Directions
a: According to the forum thread, what does the phone bill show?
b: Reproduce the portion of the forum thread starting with "I like to talk" and going on through "clear as day.".

Text passage
++++++++++
He had half the day off yesterday and all day today and is at work tonight so I looked at what he did since he had a lot of free time. Just some searches and videos for ordinary porn, nothing. He hasn't returned to any dating sites. He hasn't done anything. Not that I won't continue to check around. Our phone bill shows everyone he texts and calls. I can get into his history at least once a week. It's exhausting though. But I've got nothing.

He's not behaving any different. Nothing seems out of the ordinary.
I don't know that we can afford, or that he'll agree to counseling... but... I know a few couples who have gone and many say a counselor suggest a specific book or 2, so I'm going to purchase them, and see if we can start there to open up communication and build trust.

I like to talk to him a little more about these issues but if I do he just denies it or makes an excuse. I did get the conversation toward boundaries; when we got together, there wasn't Facebook and a lot of things like this, so I did steer the conversation over to the fact that porn is one thing; but I don't condone sexting, internet dating, etc. 

I intend to check his history later and if the dating stuff is back bring it up then. Of course if I start to see texts and actual communication with someone that's a different story. I'll have proof and I'll hit him head on with it. If he cheated I won't forgive that. And he knows this, I made that clear as day.

I am sure some of you might think I'm stupid, but I am not going to just divorce him ASAP if I don't see that anything's been done. I have to have proof. I do know he is a terrible liar and if he is sleeping with someone I would find out. In addition, a couple weeks ago I was at the doctor - I am free of STDs (I have them test me in case of anything dormant from a past ex bf) so no worries there.


----------



## Hope1964

Continue monitoring him. Do you have access to the profile where he said he was looking for a one night stand?

He doesn't have a second phone by any chance does he?

It's good that you found nothing, but I think you should still insist that this be dealt with at some point. The fact he posted what he did on that one site would be enough for me to flip my lid.


----------



## Violletta

It would be difficult for him to have another phone. He would have to pay the bill. I see everyone of his paychecks, and the stubs, and I have access to them. I see how every cent goes in our account. I pay 100% of our bills and have 100% control over all of our accounts. If even a cent went to pay for something I didn't see, I'd know. Even if he withdrew cash to pay for a bill like a pay as you go phone, I'd see the withdrawl. I'd ask him. He'd tell me. He doesn't do ATM withdraws or cashback. He tells me where all of the $ he spends goes. I know where every red cent we spend goes. I have all the control on that since we got married - he doesn't like to deal with money, so that's just how it goes. So if he had another phone, I don't know how he'd be paying for it. His job would never pay under the table. 

I do have access, yes - and a key logger and access to his computer. 

Anyway I also wanted to update that I talked to him about how I've been feeling and that I wanted to do some counseling and how I felt things could lead to something bad, and he's open to that and talking about trust and working on these issues. We are going to see someone soon.


----------



## Hope1964

I am glad he is open to counseling. Maybe you should bring up what you have discovered in the first appt?? I don't know, your call. But sooner or later he needs to be told that your relationship depends on him stopping all of these behaviours. He'll be pissed that you snooped, but oh well. Now you can see if his actions match his words over the next while.


----------
++++++++++
Given data

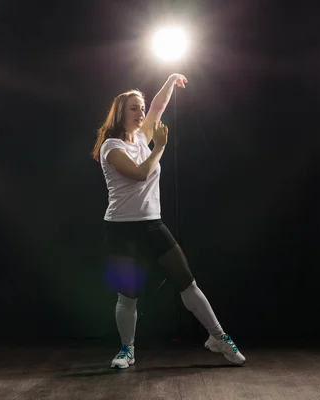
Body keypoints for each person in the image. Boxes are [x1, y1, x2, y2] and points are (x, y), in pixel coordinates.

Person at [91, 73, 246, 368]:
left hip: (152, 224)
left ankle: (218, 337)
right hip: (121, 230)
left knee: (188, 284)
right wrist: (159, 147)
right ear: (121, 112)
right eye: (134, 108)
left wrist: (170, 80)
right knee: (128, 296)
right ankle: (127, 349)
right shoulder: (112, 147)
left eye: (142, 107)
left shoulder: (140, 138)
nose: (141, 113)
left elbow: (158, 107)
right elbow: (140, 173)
++++++++++
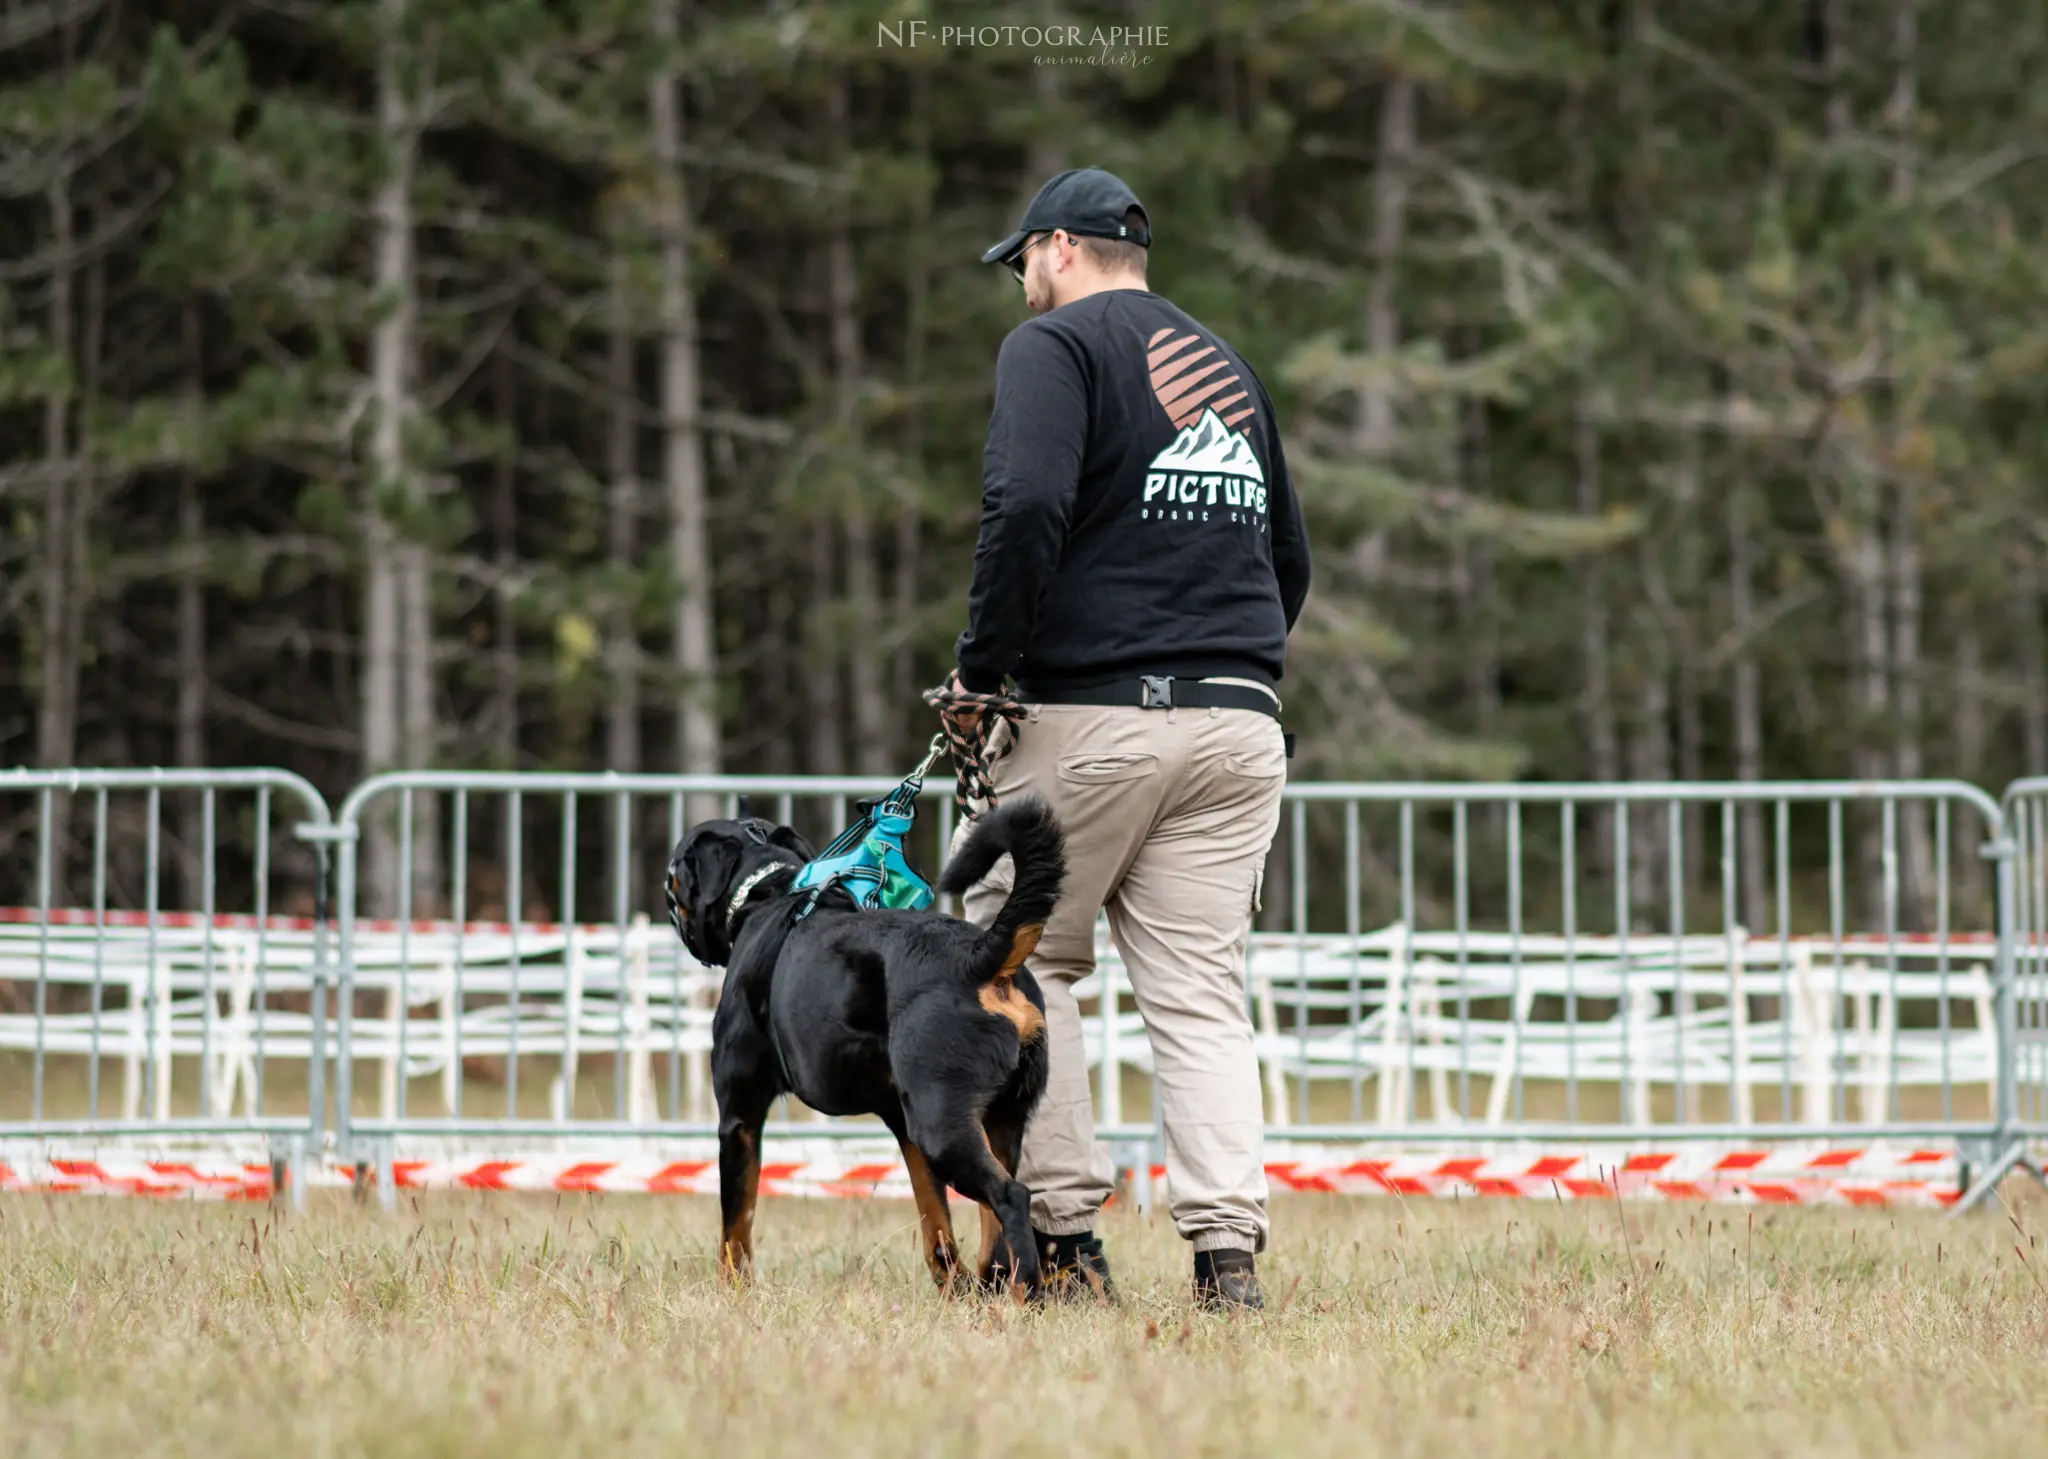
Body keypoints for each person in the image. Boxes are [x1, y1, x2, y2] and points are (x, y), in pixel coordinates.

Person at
++++++++++
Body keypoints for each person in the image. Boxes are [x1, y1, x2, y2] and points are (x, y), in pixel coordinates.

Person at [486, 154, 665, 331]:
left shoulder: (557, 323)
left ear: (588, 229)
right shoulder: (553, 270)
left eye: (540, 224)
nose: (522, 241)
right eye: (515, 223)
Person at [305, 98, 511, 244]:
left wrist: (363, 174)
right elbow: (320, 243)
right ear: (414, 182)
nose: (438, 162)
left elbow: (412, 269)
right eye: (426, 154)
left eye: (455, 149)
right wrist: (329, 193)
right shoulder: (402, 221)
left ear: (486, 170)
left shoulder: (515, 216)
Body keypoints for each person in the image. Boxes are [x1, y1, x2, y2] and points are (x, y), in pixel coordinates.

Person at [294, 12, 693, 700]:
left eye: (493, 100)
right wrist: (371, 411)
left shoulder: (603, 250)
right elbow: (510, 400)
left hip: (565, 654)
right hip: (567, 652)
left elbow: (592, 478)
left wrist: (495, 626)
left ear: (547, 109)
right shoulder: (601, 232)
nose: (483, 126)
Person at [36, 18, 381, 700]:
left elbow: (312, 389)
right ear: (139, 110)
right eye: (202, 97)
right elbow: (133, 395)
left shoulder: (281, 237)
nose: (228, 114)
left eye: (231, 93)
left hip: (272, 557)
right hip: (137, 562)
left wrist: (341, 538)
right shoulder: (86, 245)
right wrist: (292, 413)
++++++++++
Exercise responses
a: It shows everyone he texts and calls.

b:
I like to talk to him a little more about these issues but if I do he just denies it or makes an excuse. I did get the conversation toward boundaries; when we got together, there wasn't Facebook and a lot of things like this, so I did steer the conversation over to the fact that porn is one thing; but I don't condone sexting, internet dating, etc. 

I intend to check his history later and if the dating stuff is back bring it up then. Of course if I start to see texts and actual communication with someone that's a different story. I'll have proof and I'll hit him head on with it. If he cheated I won't forgive that. And he knows this, I made that clear as day.